父親のことを「あんまり」な娘

細君は帰宅するとその日の娘の様子を教えてくれる。
ある日、「お父さんのこと好き?」って聞いたらしい。
「あんまり・・・・・・」と娘は答えた。
聞いた瞬間、「ええっ! そうなんっ?!」って思った。
「違うの、最後まで聞いて」と細君はいう。
理由を聞くとこう言ったという。
「とうたん(父さん)、夜来たらジュンちゃん(自分のこと)寝んね、
朝、すぐ帰っちゃう」
夜に会わないのはもとからだったが、最近は朝が早くなったのと、
娘が起きるのが遅くなったことで、平日顔を合わせる時間が
15分〜30分未満になっていた。
娘は私のことを外から通ってきていると思っているようなのだ。
なんだか切ないものがこみ上げる。
でもだからといって仕事の能率を上げるために朝早く行くのを
やめるつもりはない。
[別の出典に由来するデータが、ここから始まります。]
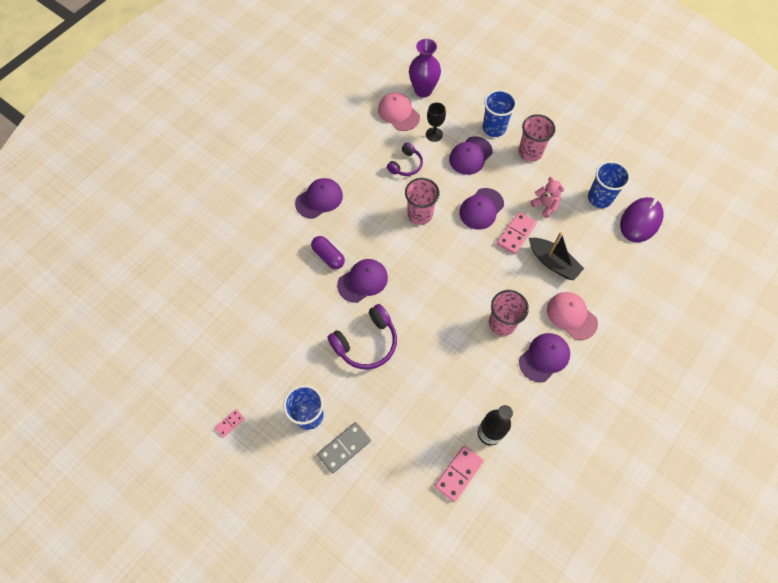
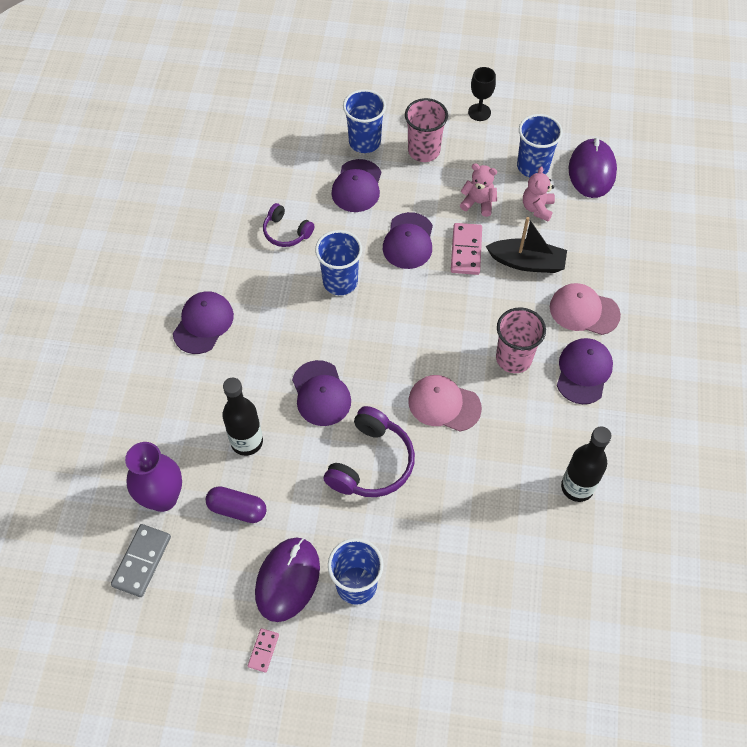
camera: 30 degrees left, 5 degrees down
purple capsule [311,236,345,269] -> purple capsule moved to [206,486,267,523]
grey domino [317,422,371,473] -> grey domino moved to [111,524,171,597]
purple cap [337,259,388,303] -> purple cap turned 135 degrees clockwise [292,360,351,426]
pink cap [378,92,420,131] -> pink cap moved to [408,375,482,432]
purple headphones [387,142,423,176] -> purple headphones turned 120 degrees clockwise [263,203,314,247]
pink cup [405,178,440,225] -> blue cup [315,230,362,295]
purple vase [409,39,441,98] -> purple vase moved to [125,442,182,512]
black goblet [426,102,446,142] -> black goblet moved to [468,67,496,121]
pink domino [435,446,484,502] -> none
none -> black bottle [222,378,263,456]
none -> purple mouse [255,537,320,622]
none -> pink teddy bear [523,166,555,221]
多くのお父さんもそうしているはずだ。
そのかわりというわけではないが、土日はできるだけ
接するようにしているつもり。
道理がわかるようになれば理解してくれるはずだし、
一生懸命仕事をし、ちゃんとした生活を見せることが
一番の教育とも思う。
「これでいいのだ」
と自分に言い聞かせた翌日の朝、「土日はいっぱい遊ぼうね」と
言うと、娘は「うん」と小さな声で頷いていた。